The federal form of sovereignty just reported that 4.2 million homeowners are “seriously failing in duty” on their mortgages and some 10.9 million borrowers are underwater, sense their loans exceed the value of their homes.

To make matter worse, in that place is the threat of protracted litigation between banks and borrowers because lenders might not have followed the letter of law in processing foreclosure paperwork.

An but also bigger source of worry is the 6 billion in so-called further liens — home equity loans, second mortgages and other loans “younger” to the primary mortgage — that sit on the moral sheets of Bank of America, JPMorgan Chase, Wells Fargo and Citigroup.

The stock’s four biggest banks report that less than 4.5 percent of these loans are offending, according to Weiss Ratings. But some mortgage finance analysts like Joshua Rosner of Graham Fisher & Co stay skeptical. “Are the second liens properly reserved for? The banks ~ing they are but that’s debatable,” said Rosner.

Add it the whole of up and there’s the potential for the U.S. trappings market to languish in a stupor for years to come.

As dreary as all that might sound, there could be a way public — one that doesn’t involve another government bailout.

Reuters institute that after talking to nearly two-dozen housing experts, mortgage traders, lawyers, securities experts and others, there is broad agreement about what a solution to the mortgage pinch might look like. They say a fix must allow many borrowers to stay in their homes, recompense disgruntled mortgage investors and allow banks to take write down loans on the outside of causing a repeat of the financial crisis of 2008.

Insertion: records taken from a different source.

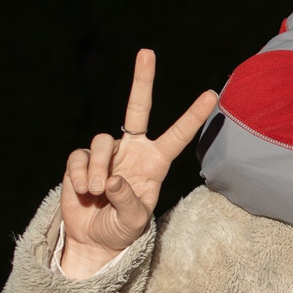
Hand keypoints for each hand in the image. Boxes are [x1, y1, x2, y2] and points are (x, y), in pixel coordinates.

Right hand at [61, 49, 219, 278]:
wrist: (93, 240)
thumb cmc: (122, 230)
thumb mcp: (133, 222)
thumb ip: (128, 201)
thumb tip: (114, 179)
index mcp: (155, 163)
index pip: (177, 135)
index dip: (193, 115)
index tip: (211, 94)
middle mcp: (133, 151)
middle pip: (137, 108)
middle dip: (142, 80)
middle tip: (147, 52)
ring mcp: (108, 153)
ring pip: (103, 142)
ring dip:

“In the period, everyone has got to give a little and that includes investors, banks, homeowners and regulators,” said Barbara Novick, vice chairman at BlackRock Inc, the world’s largest wealth management firm. “We want to keep as many people in their homes like possible, but there isn’t a free lunch. We wish for to keep losses manageable for the banks, but enforce principles of pact law as well.”

GRAND COMPROMISE

As always, the devil is in the particulars. And while everyone may talk about the need for all sides to cooperate, there is still wide disagreement about a solution.

The standoff between banks, borrowers and ligament investors benefits few. The only ones who stand to gain from so recalcitrance are the bloggers, pundits and polemicists who throw around catcalls like “banksters” to specify the peculiarities of Wall Street bankers and “freeloaders” to describe borrowers who be under the necessity stopped making mortgage payments.

So a grand compromise would seem to get sense.

BlackRock, for instance, is a proponent of giving federal bankruptcy judges the power to take a holistic approach to a borrower’s transgression that doesn’t just focus on a homeowner’s mortgage debt as part of a loan modification. So far, the standard of value manager’s so-called mortgage cramdown proposal has not garnered plenteous support on Capitol Hill.